Benefits and Results

Students and staff using EDS benefited straight away, with increased sharing of resources and more items saved into EDS folders. But even before the switchover of EDS from the proxy to OpenAthens, thousands of students and staff had found and used the OpenAthens Institutional login available on some publisher sites.

Since implementing OpenAthens, the time spent on security incidents has dropped dramatically, and library staff can handle each case in real time using the OpenAthens Administration portal.

“It’s reduced our workload and it's made things smoother,” Gauld explained. “We're not doing the license breach monitoring. We don't have those service notes coming in for broken logins or things. I just think things are working really well.”
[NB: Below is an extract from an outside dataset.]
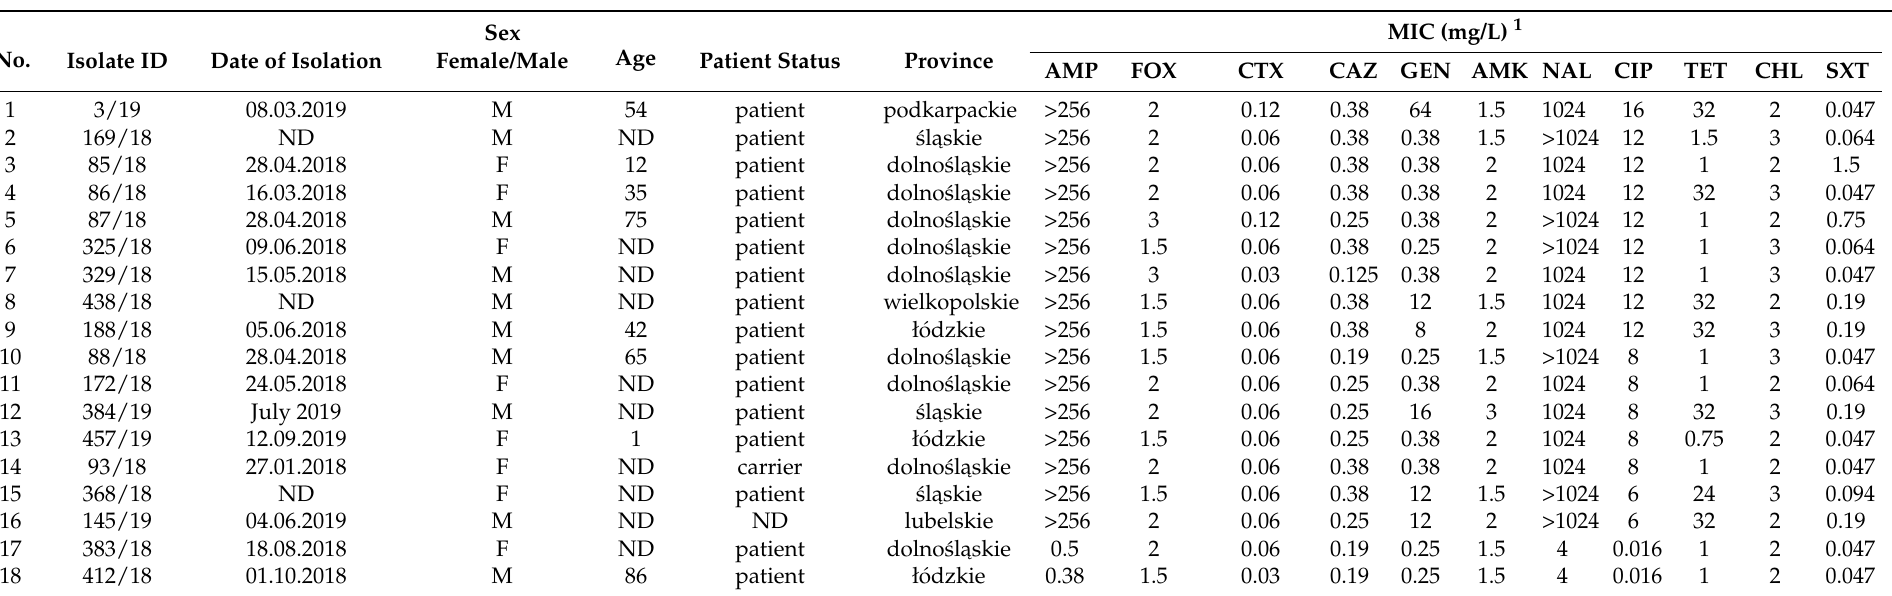
Table 1. Basic epidemiological data and antimicrobial minimum inhibitory concentrations for the 18 Salmonella Kentucky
The Library maintains a small amount of traffic through the IP-based proxy service but are moving toward all users accessing resources via OpenAthens.

“Once we do shut [the proxy service] down, we will rely a lot less on the central IT team,” Gauld said. “More importantly, we'll have control ourselves. OpenAthens allows us to separate out the authentication, the access, and the authorisation. So, the access and authorisation still sit with us and our vendor. Authentication sits with IT.”

Looking Ahead

Gauld said the Library will eventually move their alumni resource access to OpenAthens and then create support for members of the public who walk in to use the Library. Once the proxy service is shut down, the Library will communicate with all vendors and encourage them to support OpenAthens single sign-on.

“I really would like to see single sign-on as much as possible, provided we can offer single sign-on that is privacy-preserving to our academics,” Gauld explained. “I think that that's a much better experience, and it's much more secure. And it means that they can effectively take control of their environment.”

The University of Melbourne Library has also become an EBSCO beta tester and is following the Open Source FOLIO initiative closely.